Townsend investigates the ritual, artistic, and cultural practices inculcated at Mindröling monastery, a key site for Buddhist education founded in 1676, to demonstrate how early modern Tibetans integrated Buddhist and worldly activities through training in aesthetics. The book sheds new light on the forms of knowledge valued in early modern Tibetan societies, especially among the ruling classes.

ununterbrochen mit niemandem reden

by Thomas Wild, associate professor of German studies Verlag: S. Fischer

This book on the ethics and political poetics of distinguished Austrian writer and Holocaust survivor Ilse Aichinger offers a constellation of close readings, new archival materials, and theoretical dialogue with thinkers such as Ann Lauterbach (David and Ruth Schwab Professor of Languages and Literature), Jacques Derrida, Édouard Glissant, and Ariella Azoulay reflecting on a contemporary poetics of hospitality.

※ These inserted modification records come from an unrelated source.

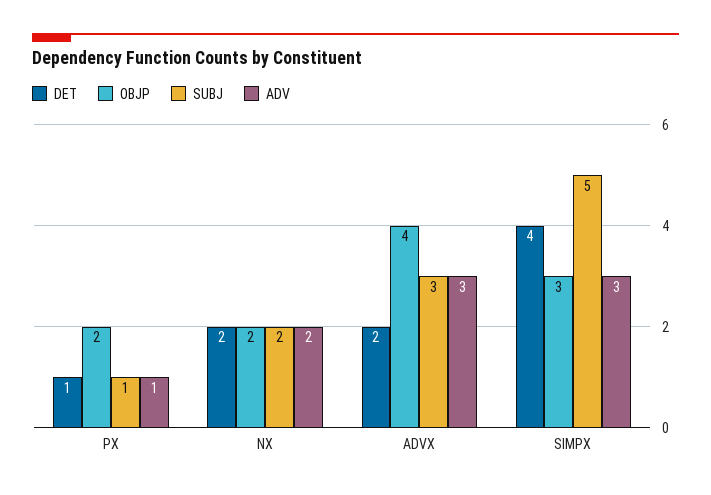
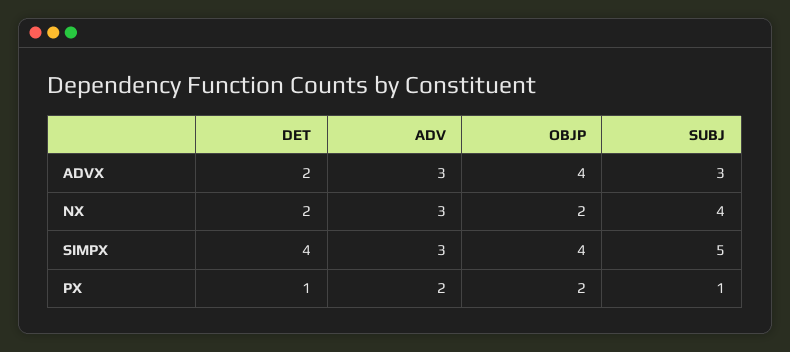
ADV, PX: 1 -> 2
SUBJ, NX: 2 -> 4
ADV, NX: 2 -> 3
OBJP, SIMPX: 3 -> 4

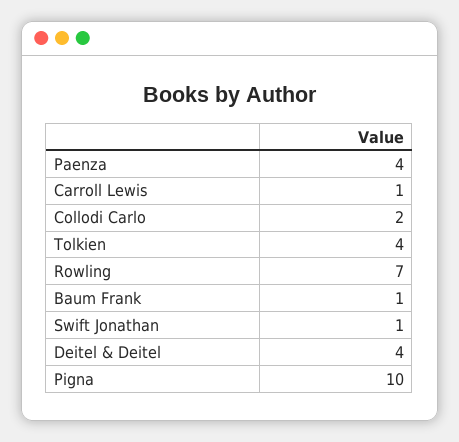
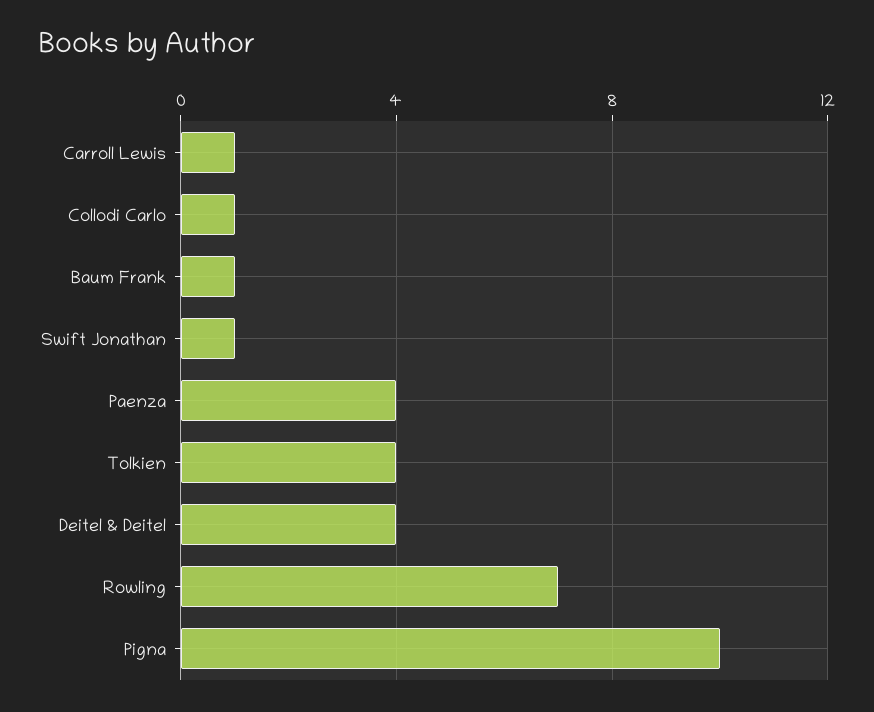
Collodi Carlo: 2 -> 1

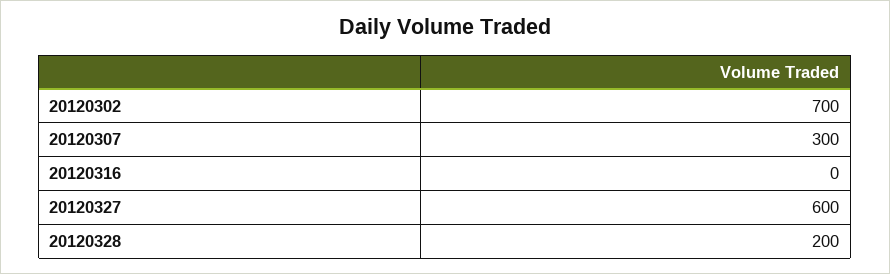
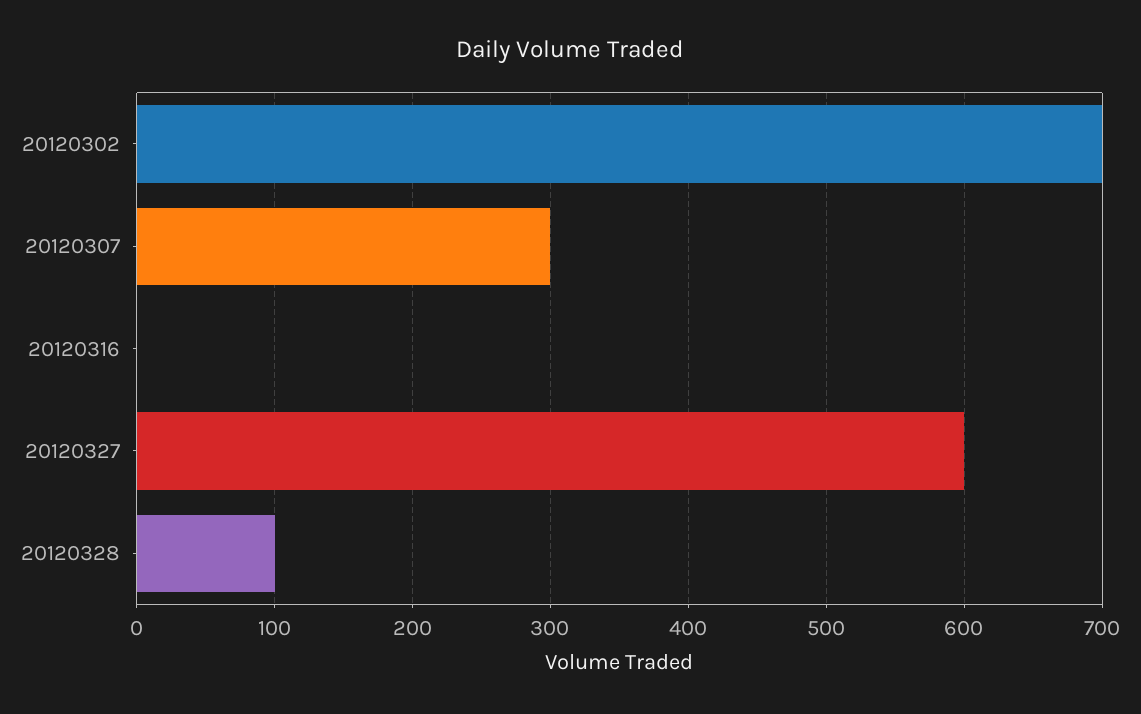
20120328: 200 -> 100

How to Not Be Afraid of Everything

by Jane Wong ’07. Alice James Books

Wong’s second poetry collection explores the ways we articulate and reckon with fear of intergenerational trauma and the silent, hidden histories of families. What does it mean to grow up in a take-out restaurant, surrounded by food, just a generation after the Great Leap Forward famine? Full of elegy and resilient joy, these poems speak—across generations—of survival.

Death by Landscape

by Elvia Wilk ’10. Soft Skull

In a series of interlinked essays, Wilk examines creative works across time and genre in order to break down binaries between dystopia and utopia, real and imagined, self and world. She delves into literal and literary world-building projects—medieval monasteries, solarpunk futures, vampire role plays, environments devoid of humans—revealing how our relationship to narrative shapes our relationships to the natural world and to one another.

Homicide

by Theo Wenner ’09. Rizzoli

The first photographer to be granted such unlimited access to the New York Police Department’s most prestigious homicide division in Brooklyn, Wenner spent two years capturing the cops up close and behind-the-scenes. In the tradition of photographers like Weegee, he documents their investigative work and its ugly counterpart—murder—within America’s most iconic city.

The Rupture Tense

by Jenny Xie, assistant professor of written arts. Graywolf Press

The New Yorker called Xie “a magician of perspective and scale,” and in her second collection, she cracks open reverberant, vexed experiences of diasporic homecoming, intergenerational memory transfer, state-enforced amnesia, public secrecies, and the psychic fallout of the Chinese Cultural Revolution. Xie voices what remains irreducible in our complex entanglements with familial ties, language, capitalism, and the histories in which we find ourselves lodged.